----- RECORDS PROVIDED -----
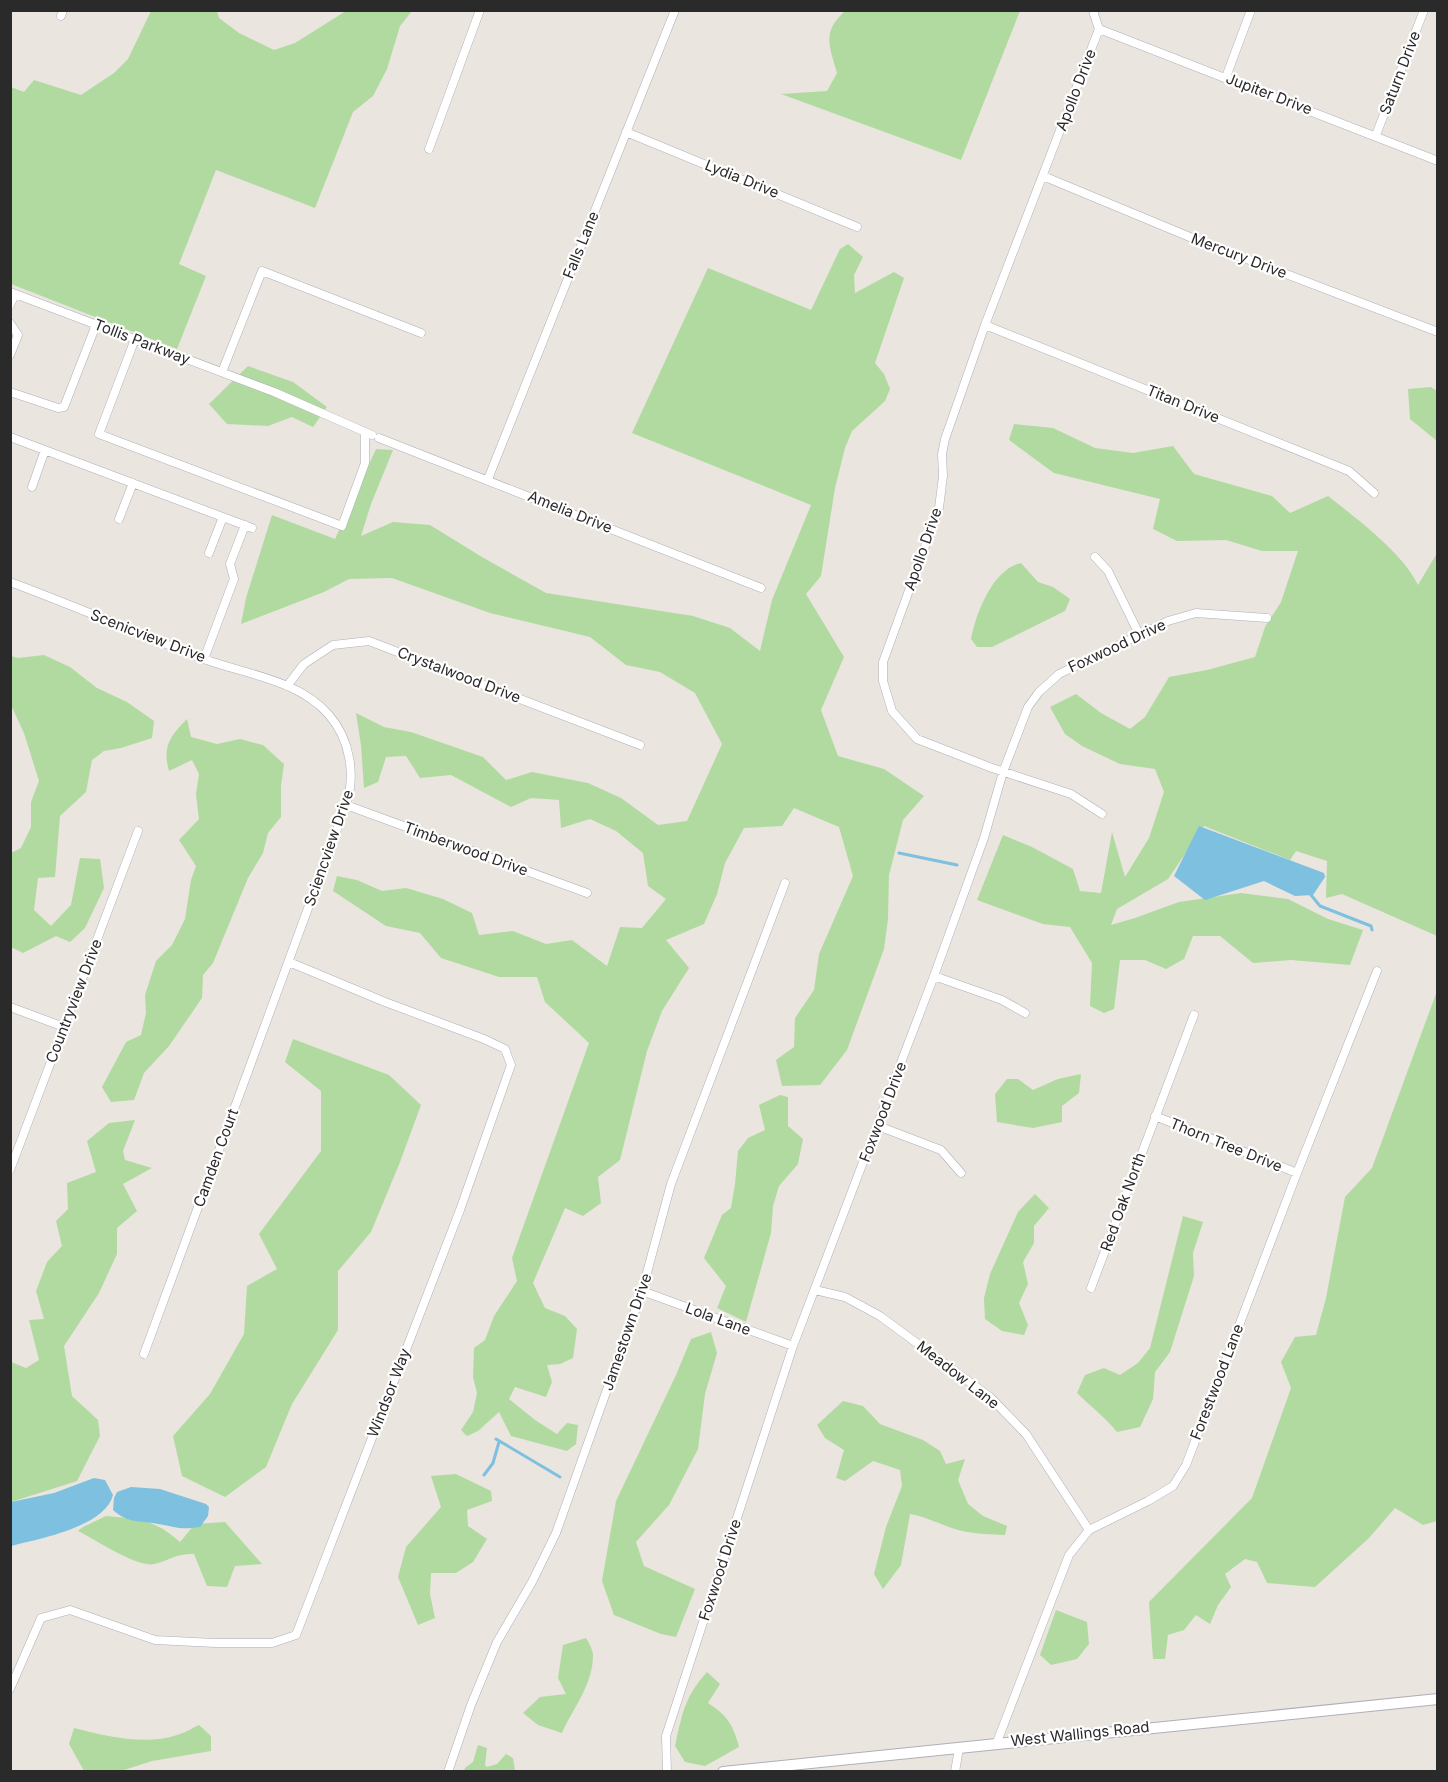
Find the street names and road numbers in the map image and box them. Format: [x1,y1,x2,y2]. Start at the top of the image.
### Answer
street label: Saturn Drive [1375,28,1424,117]
street label: Apollo Drive [1051,46,1100,133]
street label: Jupiter Drive [1223,68,1315,119]
street label: Lydia Drive [702,155,782,202]
street label: Falls Lane [558,208,603,281]
street label: Mercury Drive [1189,229,1290,282]
street label: Tollis Parkway [91,314,194,369]
street label: Titan Drive [1144,380,1222,427]
street label: Amelia Drive [525,486,615,537]
street label: Apollo Drive [900,505,946,593]
street label: Scenicview Drive [88,605,209,666]
street label: Foxwood Drive [1065,615,1169,676]
street label: Crystalwood Drive [395,642,524,707]
street label: Sciencview Drive [300,787,357,909]
street label: Timberwood Drive [401,817,531,880]
street label: Countryview Drive [41,936,106,1065]
street label: Foxwood Drive [855,1059,910,1165]
street label: Camden Court [189,1106,242,1210]
street label: Thorn Tree Drive [1167,1113,1285,1176]
street label: Red Oak North [1096,1150,1149,1254]
street label: Jamestown Drive [598,1271,656,1393]
street label: Lola Lane [683,1298,753,1339]
street label: Forestwood Lane [1186,1321,1247,1442]
street label: Meadow Lane [913,1336,1003,1413]
street label: Windsor Way [363,1345,414,1440]
street label: Foxwood Drive [694,1517,745,1623]
street label: West Wallings Road [1010,1717,1150,1750]

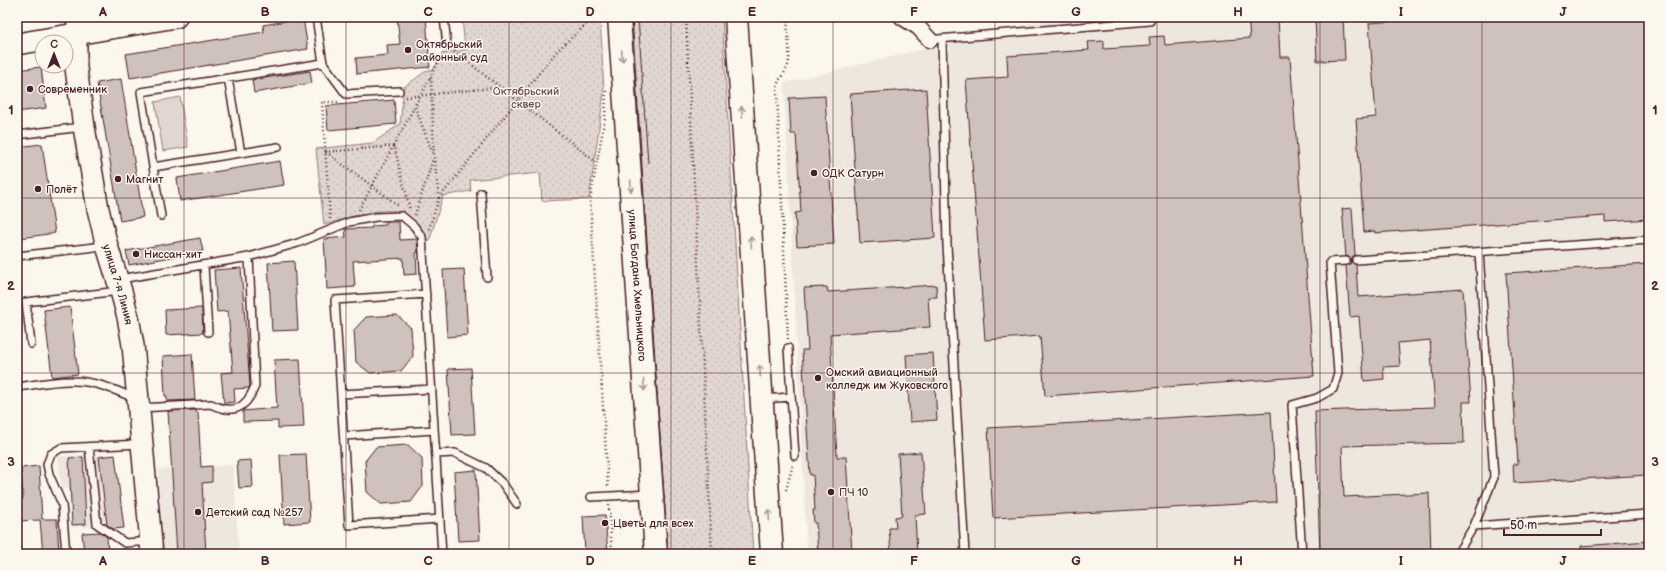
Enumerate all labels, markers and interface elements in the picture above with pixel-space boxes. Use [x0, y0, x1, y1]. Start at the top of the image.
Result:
text: A [98, 4, 107, 20]
text: B [260, 4, 270, 20]
text: C [423, 4, 433, 20]
text: D [585, 4, 595, 20]
text: E [748, 4, 757, 20]
text: F [910, 4, 918, 20]
text: G [1071, 4, 1081, 20]
text: H [1233, 4, 1243, 20]
text: I [1399, 4, 1403, 20]
text: J [1559, 4, 1567, 20]
north arrow [34, 34, 74, 74]
text: С [50, 38, 58, 51]
place label: Октябрьский районный суд [416, 38, 488, 64]
marker: Октябрьский районный суд [403, 45, 413, 55]
one-way arrow [618, 49, 625, 62]
place label: Современник [38, 83, 107, 96]
marker: Современник [25, 84, 35, 94]
park label: Октябрьский сквер [493, 85, 559, 111]
text: 1 [8, 102, 14, 118]
text: 1 [1652, 102, 1658, 118]
one-way arrow [739, 106, 746, 119]
place label: ОДК Сатурн [822, 167, 884, 180]
marker: ОДК Сатурн [809, 168, 819, 178]
place label: Магнит [126, 173, 163, 186]
marker: Магнит [113, 174, 123, 184]
one-way arrow [627, 179, 634, 192]
place label: Полёт [46, 183, 77, 196]
marker: Полёт [33, 184, 43, 194]
street label: улица Богдана Хмельницкого [625, 209, 649, 362]
one-way arrow [747, 236, 755, 249]
street label: улица 7-я Линия [100, 243, 135, 326]
place label: Ниссан-хит [144, 248, 202, 261]
marker: Ниссан-хит [131, 249, 141, 259]
text: 2 [7, 278, 15, 294]
text: 2 [1651, 278, 1659, 294]
one-way arrow [756, 365, 763, 378]
place label: Омский авиационный колледж им Жуковского [826, 366, 948, 392]
marker: Омский авиационный колледж им Жуковского [813, 373, 823, 383]
one-way arrow [641, 378, 648, 391]
text: 3 [7, 454, 15, 470]
text: 3 [1651, 454, 1659, 470]
place label: ПЧ 10 [839, 486, 869, 499]
marker: ПЧ 10 [826, 487, 836, 497]
place label: Детский сад №257 [206, 506, 304, 519]
marker: Детский сад №257 [193, 507, 203, 517]
one-way arrow [766, 509, 773, 522]
scale bar [1504, 511, 1601, 537]
place label: Цветы для всех [613, 517, 694, 530]
marker: Цветы для всех [600, 518, 610, 528]
text: 50 m [1510, 518, 1537, 533]
text: A [98, 553, 107, 569]
text: B [260, 553, 270, 569]
text: C [423, 553, 433, 569]
text: D [585, 553, 595, 569]
text: E [748, 553, 757, 569]
text: F [910, 553, 918, 569]
text: G [1071, 553, 1081, 569]
text: H [1233, 553, 1243, 569]
text: I [1399, 553, 1403, 569]
text: J [1559, 553, 1567, 569]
-----
TASK ITEM: Say how many lines in the records hold the string "Детский", please, and add no other words.

YOUR SOLUTION: 2